Anyways, we just went to a few exhibitions. I’d pored over the contact site to decide which exhibitions I most wanted to see: Viviane Sassen’s work in the primary exhibition at MOCCA and Guy Tillim’s Avenue Patrice Lumumba.

First, Viviane Sassen’s work. LOVED it. L-O-V-E-D it. I don’t quite understand it, but I love looking at it, and I think that’s part of its appeal, that these images are enigmas. I love work that goes beyond the colonialist cliches of Africa. The work is shown as part of a group show, and I liked some of the other work but not all. Sassen’s work was by far the standout for me.






I will say, however, that I was kind of distracted by the presentation. The images were mounted but not framed, and they were in different sizes AND hung at different heights. I’m sure there was a reason for that, but I just didn’t understand it, and I found myself wondering about that instead of wondering about the images. It looks like her book, Flamboya, uses an analogous technique with little images tucked into half pages, as you can see in this video of flipping the book. I’m beginning to think I’m developing a special taste for out of print photobooks. I would love to buy Flamboya, but it’s no longer available. The work at Contact is newer work than the book but it appears to be along the same vein.

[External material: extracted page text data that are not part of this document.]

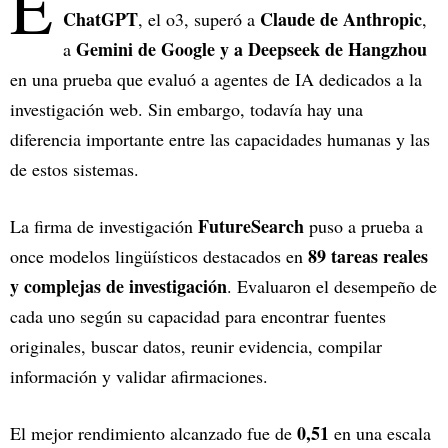
E
ChatGPT
Claude de Anthropic
, el o3, superó a
,
Gemini de Google y a Deepseek de Hangzhou
a
en una prueba que evaluó a agentes de IA dedicados a la
investigación web. Sin embargo, todavía hay una
diferencia importante entre las capacidades humanas y las
de estos sistemas.
FutureSearch
La firma de investigación
puso a prueba a
89 tareas reales
once modelos lingüísticos destacados en
y complejas de investigación
. Evaluaron el desempeño de
cada uno según su capacidad para encontrar fuentes
originales, buscar datos, reunir evidencia, compilar
información y validar afirmaciones.
0,51
El mejor rendimiento alcanzado fue de
en una escala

And now, South African photographer Guy Tillim. I have to say, this solo exhibition showed a lot more pieces than I expected. There must have been 40 pieces in the show, maybe even more. And they’re pretty big pieces. Most importantly, they are beautiful.

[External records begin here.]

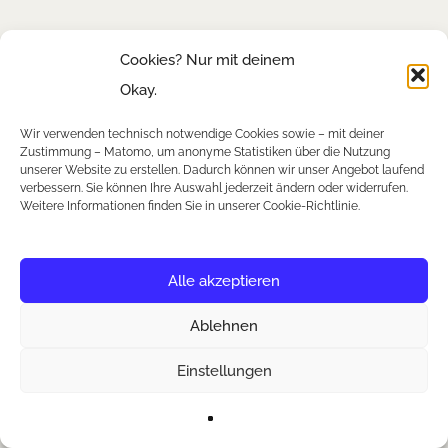
Cookies? Nur mit deinem
Okay.
Wir verwenden technisch notwendige Cookies sowie – mit deiner
Zustimmung – Matomo, um anonyme Statistiken über die Nutzung
unserer Website zu erstellen. Dadurch können wir unser Angebot laufend
verbessern. Sie können Ihre Auswahl jederzeit ändern oder widerrufen.
Weitere Informationen finden Sie in unserer Cookie-Richtlinie.
Alle akzeptieren
Ablehnen
Einstellungen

The only downside of the show is that admission cost $10. If I’d known that in advance, I probably wouldn’t have gone but since we only discovered it when we were already there, we paid. It seems very odd to me to charge admission for an art show. Anyways, I’m glad I went, even if my bank account is smaller as a result. These were my two favourite images from the show:



The show is put on by Wedge Curatorial Projects, which focuses on African and diasporic artists. On May 17, Kenneth Montague, the curator, will be leading a tour of the exhibition and they will be screening a film about Lumumba’s rise to power. If you’re around, you should totally check it out. The show is on until June 14.